Kemudian, Ketua Umum AISI Gunadi Sindhuwinata mengatakan, pihaknya berharap aturan ini dapat dikaji ulang oleh Kementerian Perhubungan, setelah pungutannya akan ditarik sejak tahun lalu. Namun, dirinya tak mengetahui kapan itu mulai dikerjakan Kemenhub.

“Nampakannya telah tak ada perubahan revisi, lalu telah kita upayakan. Pastinya kalian harap dapat meminta peninjauan kembali, dan sampai kapan ditinjau ulang, masih dalam proses,” ujar Gunadi.

Gaikindo Pasrah

Johannes Nangoi, Ketua Umum Gabungan Industri Kendaraan Bermotor Indonesia (Gaikindo) menyampaikan kalau kenaikan SRUT memang telah tak aneh, tetapi memang kenaikannya cukup tinggi. Pihaknya telah pernah meminta keringanan, tetapi upaya itu tak berhasil.
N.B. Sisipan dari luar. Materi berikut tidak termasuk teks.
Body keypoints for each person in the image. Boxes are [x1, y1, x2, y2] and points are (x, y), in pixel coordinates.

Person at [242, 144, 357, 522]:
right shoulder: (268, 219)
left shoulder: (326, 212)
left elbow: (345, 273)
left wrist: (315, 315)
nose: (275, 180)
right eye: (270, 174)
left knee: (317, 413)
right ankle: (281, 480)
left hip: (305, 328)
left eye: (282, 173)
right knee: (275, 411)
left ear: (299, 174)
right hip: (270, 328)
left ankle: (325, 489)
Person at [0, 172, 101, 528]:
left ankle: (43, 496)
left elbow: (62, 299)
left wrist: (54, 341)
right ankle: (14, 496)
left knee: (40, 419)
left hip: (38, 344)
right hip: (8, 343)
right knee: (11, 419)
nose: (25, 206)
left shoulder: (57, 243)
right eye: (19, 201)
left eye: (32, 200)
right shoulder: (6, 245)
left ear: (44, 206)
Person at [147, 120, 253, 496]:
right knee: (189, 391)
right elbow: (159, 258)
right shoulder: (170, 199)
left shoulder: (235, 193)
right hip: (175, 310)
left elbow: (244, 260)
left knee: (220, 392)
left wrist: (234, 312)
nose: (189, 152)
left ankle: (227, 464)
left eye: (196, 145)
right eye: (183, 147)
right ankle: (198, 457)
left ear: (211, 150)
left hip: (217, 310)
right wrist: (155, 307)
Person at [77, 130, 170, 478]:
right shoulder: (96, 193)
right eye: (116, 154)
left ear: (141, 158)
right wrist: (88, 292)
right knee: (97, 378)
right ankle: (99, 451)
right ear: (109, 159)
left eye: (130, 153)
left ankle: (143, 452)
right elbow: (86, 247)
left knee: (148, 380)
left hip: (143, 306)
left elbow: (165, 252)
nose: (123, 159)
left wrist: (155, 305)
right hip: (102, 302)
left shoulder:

“Sudah pertemuan dengan Kemenhub, tetapi merek bilang tak bisa, dan telah menjadi peraturan. Jadi dari kalian tak masalah, dan telah berlangsung juga. Memang SRUT sebelumnya berlaku di kendaraan komersial, yg pengaturannya ada saat uji berkala (KIR), tetapi bagi kendaraan penumpang pengawasannya seperti apa belum tahu,” ujar Nangoi.